ATP依赖的柠檬酸裂解酶（ACLY）将三羧酸循环中的细胞质柠檬酸转化为乙酰辅酶A,后者是合成胆固醇和脂肪酸的关键前体。ACLY的异常高表达与多种代谢疾病相关,如血脂异常、动脉粥样硬化和非酒精性脂肪肝炎。这使得ACLY成为一个重要的药物靶标。在前期研究中,我们发现了一种基于烯基二羧酸骨架的新型ACLY抑制剂326E,目前该化合物正处于II期临床试验中,有望用于治疗高胆固醇血症。本研究中,我们根据326E在GMP条件下生产过程中产生的杂质,开发了一系列含有共轭二烯基二羧酸类化合物。这些化合物显示出与已知ACLY抑制剂不同的结构特征。
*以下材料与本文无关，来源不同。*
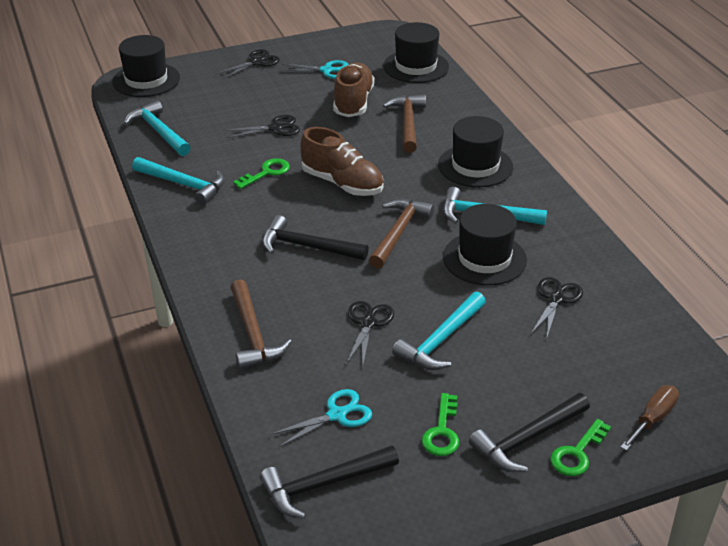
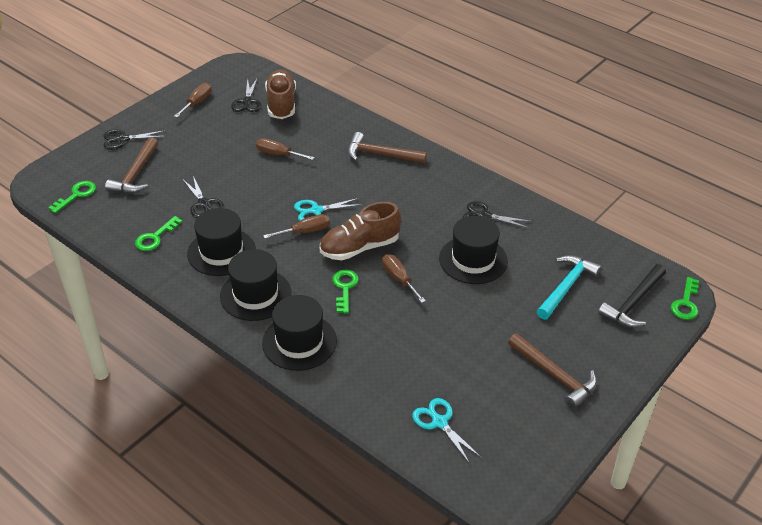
black hammer: 3 -> 1
brown screwdriver: 1 -> 4
green key: 3 -> 4
turquoise hammer: 4 -> 1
在合成的八种可能的异构体中,化合物43ZZ和52EE在体外实验中显示出显著抑制脂肪生成和糖异生的生物活性,其中43ZZ还表现出良好的药代动力学特性。此外,口服给予43ZZ和52EE能显著降低肝脏脂肪合成,并降低血浆中的甘油三酯和胆固醇水平,证实这些新型二烯基二羧酸类ACLY抑制剂对于治疗高脂血症具有治疗潜力。

关键词: 代谢性疾病, ATP依赖的柠檬酸裂解酶（ACLY）, 脂肪生成, ACLY抑制剂, 二烯二羧酸

ATP-citrate lyase (ACLY) converts cytosolic citrate from the tricarboxylic acid cycle (TCA cycle) into acetyl coenzyme A (acetyl-CoA), which is a building block for cholesterol and fatty acid synthesis. Abnormally high expression of ACLY is associated with multiple metabolic diseases including dyslipidemia, atherosclerosis and non-alcoholic steatohepatitis (NASH), making ACLY an appealing target. In previous work, we discovered 326E, featuring an alkenyl dicarboxylic acid scaffold as a novel ACLY inhibitor. 326E can be potentially used to treat hypercholesterolemia and is currently undergoing phase II clinical trials. In this study, we have developed a series of diacids containing conjugated diene based on impurities in manufacturing process of 326E in GMP condition, which represented a unique structural type different from known ACLY inhibitors. Among synthesized all eight possible isomers, compound 43ZZ and 52EE exhibited significant inhibitory effect on de novo lipogenesis and gluconeogenesis in vitro and 43ZZ showed favorable pharmacokinetics. Furthermore, oral administration of 43ZZ and 52EE demonstrated a marked reduction of hepatic lipogenesis, along with lowered plasma levels of triglyceride and cholesterol, thereby confirming that these diene diacids as novel ACLY inhibitors have therapeutic potential for hyperlipidemia.

Key words: Metabolic diseases, ATP-citrate lyase (ACLY), Lipogenesis, ACLY inhibitors, Diene diacids

引用此文

程婷婷, 宋高磊, 成龙, 王凡, 孙新宇, 谢治富, 张梅, 张仰明, 李静雅, 南发俊. 烷基共轭二烯基二酸作为新型ACLY抑制剂的发现[J]. 有机化学, doi: 10.6023/cjoc202405036.

Cheng Tingting, Song Gaolei, Cheng Long, Wang Fan, Sun Xingyu, Xie Zhifu, Zhang Mei, Zhang Yangming, Li Jingya, Nan Fajun. Discovery of Alkyl Conjugated Diene Diacids as Novel ACLY Inhibitors[J]. Chinese Journal of Organic Chemistry, doi: 10.6023/cjoc202405036.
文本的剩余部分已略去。